Professor Owen also said, “We need Middle Eastern people here speaking English studying actually talk to people on regular basis in Cairo Universities that is much more difficult. I am not quite sure what to share and that’s something how our association with the people of the Middle East. We have to share understanding with the Middle East.”

Again talking of coming of age, Professor Owen mentioned. “Coming of age has to say something of how it happened and looked at it. How it looked in 1990:” He said, “In other fields we have practices, we have training, our institutions, we have journals, we have a critical mass of people, people, institution and connection, and I think we have a common language now; and not always which is not of language of ideas but a language of material language how things are done.”

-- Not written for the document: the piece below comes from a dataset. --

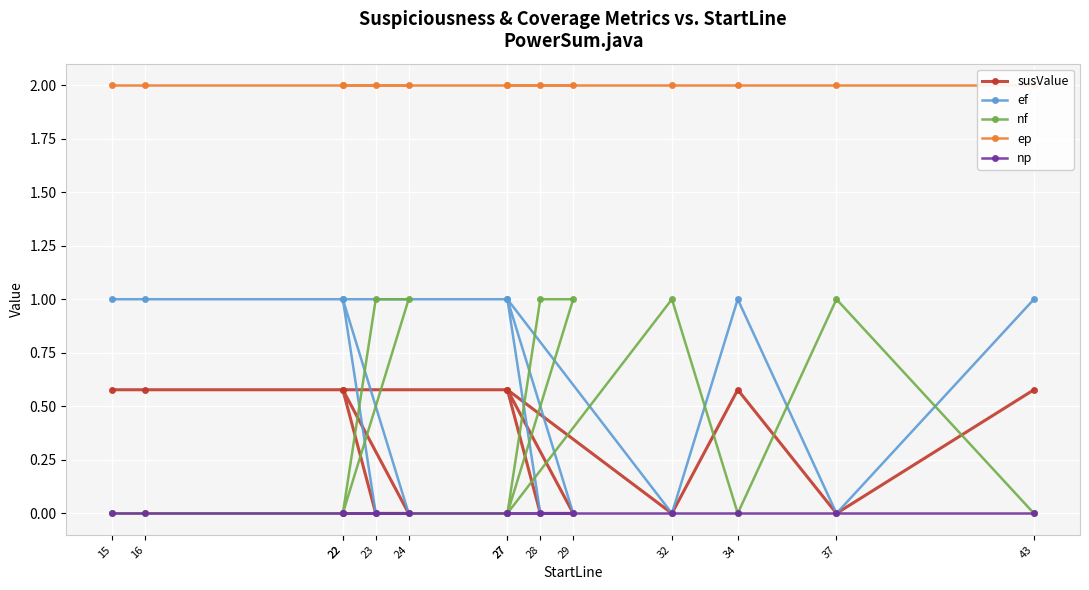

How many data points does each series have?

14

But he mentioned, “What we lack is the sub-consciousness – we are still not aware of ourselves and objects. This is perhaps the French notion but to be aware of to be constituted. It has to be constituted the objects of study .In order to be critical we have to be aware of what our field is; how can we engage with it as critiques of it?”

“We also need to know how we differ from other areas of study and we need to know not only our own field the objects and constituted and so on. What we do? How we do? And what other people are doing and SOAS should know this. We should know what is going on in African studies,” Professor Owen said and mentioned, “We are very bad in collective projects. Anglo-Saxon world; everybody wants to be original. Scientists have to be worked as teams. But we don’t work in collective projects. We need to do that. We lost touch with the Arab intellectuals; what is happening in the Middle East; because what is happening in the Middle East Universities.”

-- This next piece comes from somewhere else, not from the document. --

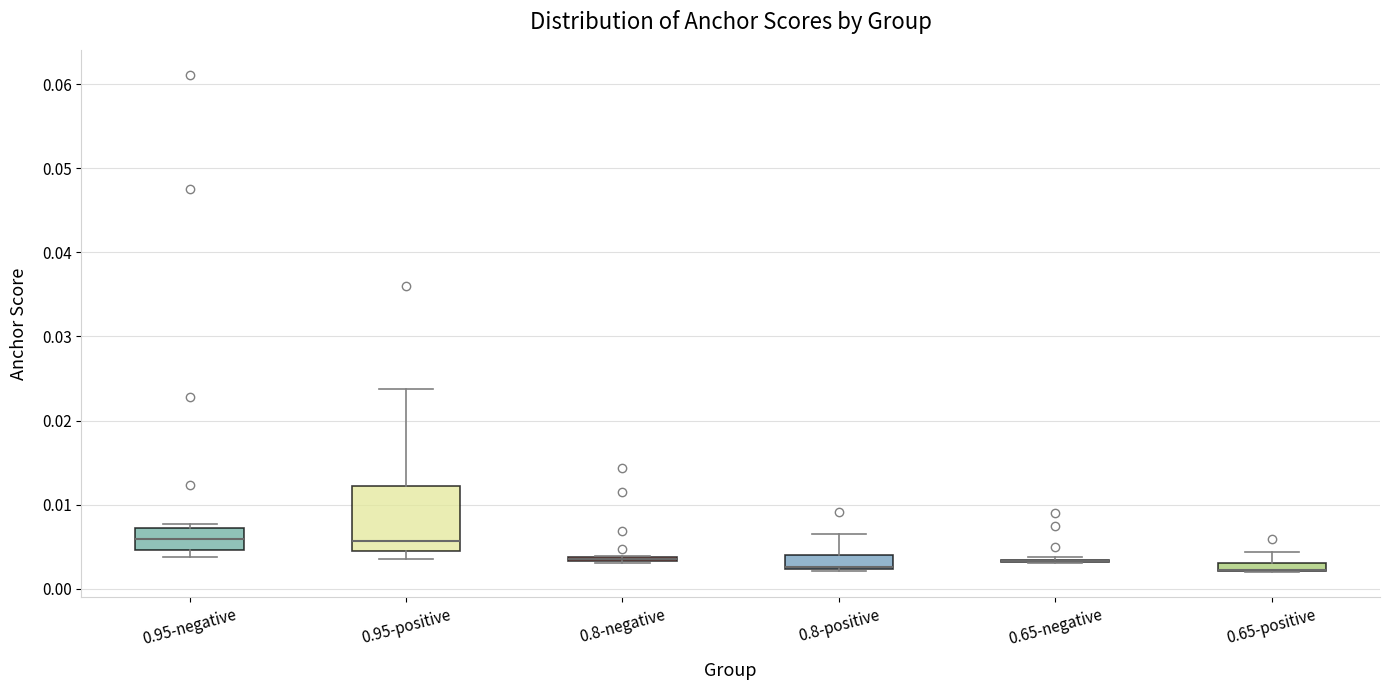

Which box is the tallest, from its lower edge to its upper edge?

0.95-positive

He also said, “There is not much Middle East Studies going on. What is going on is Egyptian Studies. Very few people accepts that the institution of Arabic studies do Arab Studies and we still need to find the people who are doing the same kind of Middle East Studies in the Arab world  talk to that is much easy. Ottoman Studies is much more complicated.”

Questions and Answers Session
In the Questions & Answers session, Professor Owen advised young students to do three things: “Go and live there in the Middle East for three years if you can; this is our practice; make sure you know the languages well and social sciences well and most of the people who apply to Harvard to do Middle Eastern studies do all that just happened. That particular bit learning the being and the social science is already there. You just have to prepare yourself. You have to live there, learn the languages and know the social sciences.”

Another question was asked, “You have spoken about intelligence organisation. This country maintains intelligence in all countries under the guidance of British Council or in the American Universities .Everybody tries to think Arabs are incapable of doing their own affairs and it needs to be guided by people in the West. You, not being personally, have been in America; average Americans would not know where the Middle East is? I would put it to you that had there been no interference by the intelligence agency, which you referred to, and which continues; this Middle East would have taken to the level where people would aspire. Now Iraq is being destroyed and Syria would be soon destroyed; Tunisia, Egypt were back in the hands of Islamic brotherhood. Tunisia, you praised but no one mentioned about Saudis, Kuwaitis and the Gulf states.”

In answering the above queries, Professor Owen mentioned, “I am having talk to the Arab London Associations; about what the Middle East needs and clearly it needs not to be interfered with from outside. There are many reasons why Middle East and North Africa is the nearest neighbour of Europe. They are subject to various forms of colonial enterprise. There was mandate system; then there is Israeli-Palestine relations and then there is oil. So there is plenty of reasons historically, not just intelligence, materials, neighbours interest about why the Middle East above all the parts of non-European world has been  the most interfered with and what we would hopeful is that they be allowed to get on their own business. That’s what they need. They need space.”